Good Forth programmers strive to write programs containing very short (often one-line), well-named word definitions and reused factored code segments. The ability to pick just the right name for a word is a prized talent. Factoring is so important that it is common for a Forth program to have more subroutine calls than stack operations. Writing a Forth program is equivalent to extending the language to include all functions needed to implement an application. Therefore, programming in Forth may be thought of as creating a Domain Specific Language. As Lispers well know, this paradigm, when coupled with a very quick edit/compile/test cycle, seems to significantly increase productivity.

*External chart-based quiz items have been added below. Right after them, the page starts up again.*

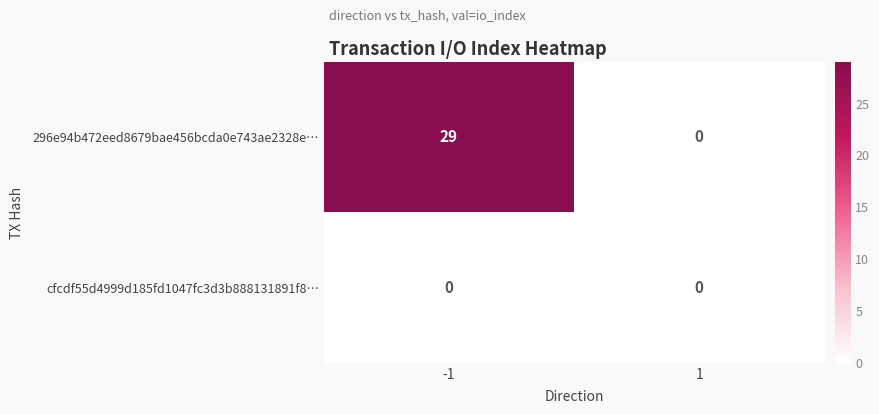

Rank the series at -1 from lowest to highest value.

cfcdf55d4999d185fd1047fc3d3b888131891f8…, 296e94b472eed8679bae456bcda0e743ae2328e…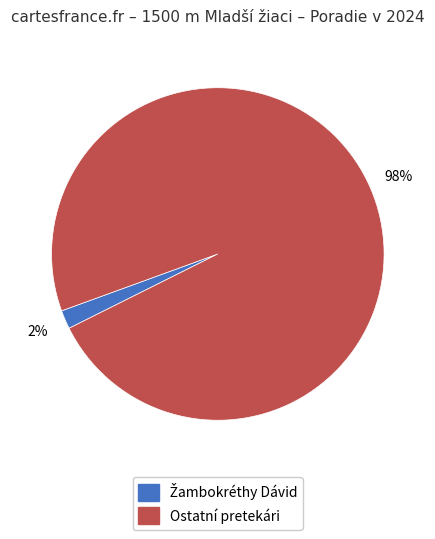

Is there a majority slice in this chart?

Yes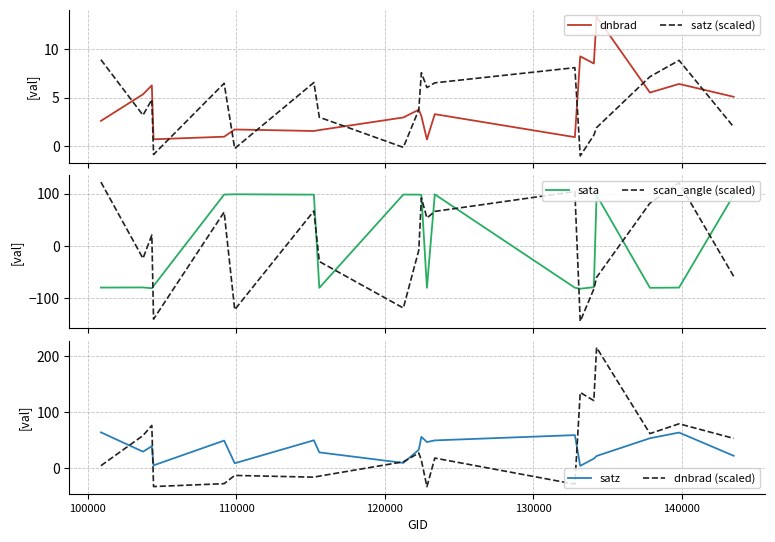

Reading left to right, transcribe all the data shown in this chart.

dnbrad: 2.6	5.3	6.3	0.7	1.0	1.7	1.6	1.7	3.0	3.8	3.1	0.7	3.3	0.9	9.3	8.5	13.3	5.5	6.4	5.1
satz (scaled): 8.9	3.2	4.8	-0.8	6.5	-0.2	6.6	3.0	-0.1	3.8	7.6	6.0	6.5	8.1	-1.0	1.1	1.9	7.2	8.8	2.0
sata: -79.5	-79.2	-80.7	-76.3	98.1	98.6	97.9	-79.9	98.1	98.0	97.6	-79.8	98.5	-79.7	-81.6	-78.7	96.9	-79.9	-79.5	97.0
scan_angle (scaled): 121.9	-23.8	20.8	-139.7	64.7	-121.7	66.8	-29.7	-118.5	-8.2	91.7	53.4	66.0	103.9	-143.9	-82.1	-59.9	81.8	120.4	-58.0
satz: 64.2	29.5	39.3	5.0	49.4	8.8	49.9	28.3	9.5	32.9	56.0	46.8	49.7	59.2	4.2	17.1	21.8	53.6	63.7	22.2
dnbrad (scaled): 4.5	58.4	76.5	-32.9	-27.7	-13.0	-16.1	-14.2	11.4	27.1	14.2	-33.2	18.1	-28.6	135.4	120.9	215.9	61.9	79.4	53.4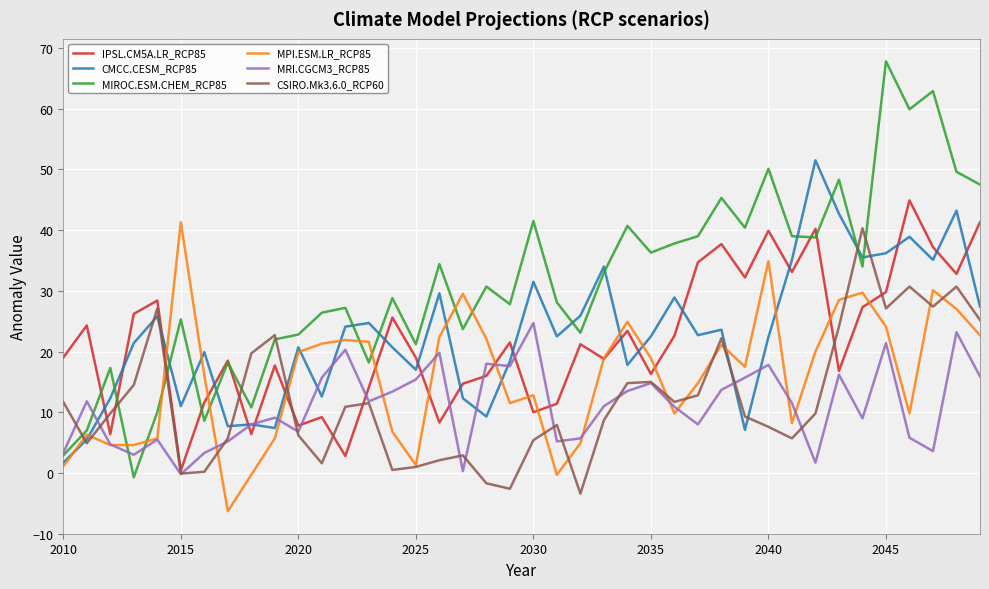

At how many categories does at least one series exceed 55?

3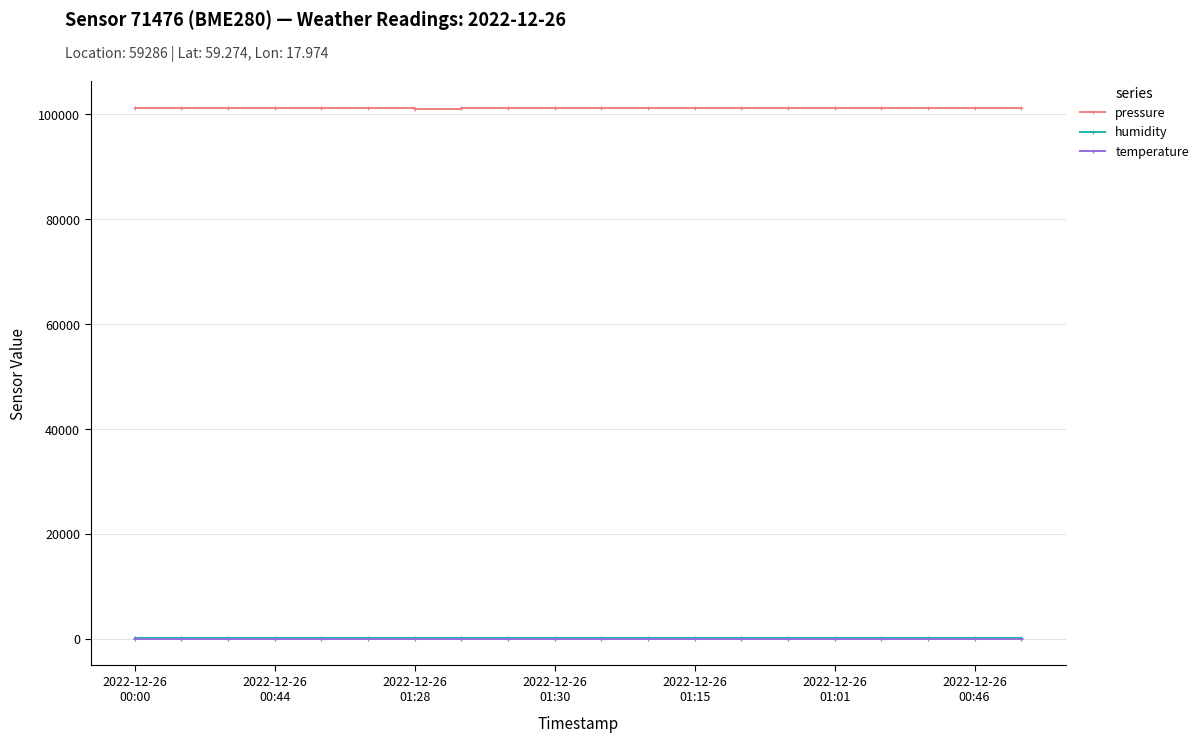

Which series has the widest spread of values?

pressure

Immediate Words (The Macros of Forth)
In comparison with more main stream languages, Forth's compiler is completely backwards. Most traditional compilers are huge programs designed to translate any foreseeable, legal combination of available operators into machine language. In Forth, however, most of the work of compilation is done by a single definition, only a few lines long. As I have said before, special structures like conditionals and loops are not compiled by the compiler but by the words being compiled (IF, DO, etc.) You may recognize this sort of thing from Lisp and it's macro system. Defining new, specialized compilers is as easy as defining any other word, as you will soon see. As you know, When you've got an extensible compiler, you've got a very powerful language!

Forths I Have Known

There are a couple of new Forths out there that are breaking with the Forth tradition somewhat and innovating in this area. One that I especially like is Factor. It's a very minimal but consistent for with some modern ideas like garbage collection, CLOS like object system, strait forward higher order functions, etc. This forth kind of bridges the gap between Lisp and Forth. A good traditional forth is Gforth. Its reasonably fast, reasonably stable and implements the full ANSI spec. You really can't go wrong with gforth if you want a good forth that will stand the test of time. If you just want an easy, interesting forth that will run just about anywhere I suggest you take a look at Ficl. Its ANSI compliant Forth written with in C as a subroutine threaded interpreter. It is stupid simple and about as robust as you can get. This is a really nice forth to start you tinkering with. Now if you want a Forth that is really stretching the bounds of what is possible and desirable take a look at Chuck Moore's latest Forth, Color Forth. It's the only language that I know of where color (yes, color) actually has semantic meaning. That the custom 25 core chip that color forth is designed to run show the Mr. Moore is really pushing the boundaries. It's worth while taking a bit of time exploring ColorForth just because of it's divergence from mainstream.

So Why the Comparisons to Lisp?

I think that many more people have had some exposure to Lisp then Forth. Because, Lisp and forth share so much 'meta' philosophy, I thought it would be beneficial to draw comparisons between Lisp and Forth. You will have to be the judge of whether this was a successful approach or not.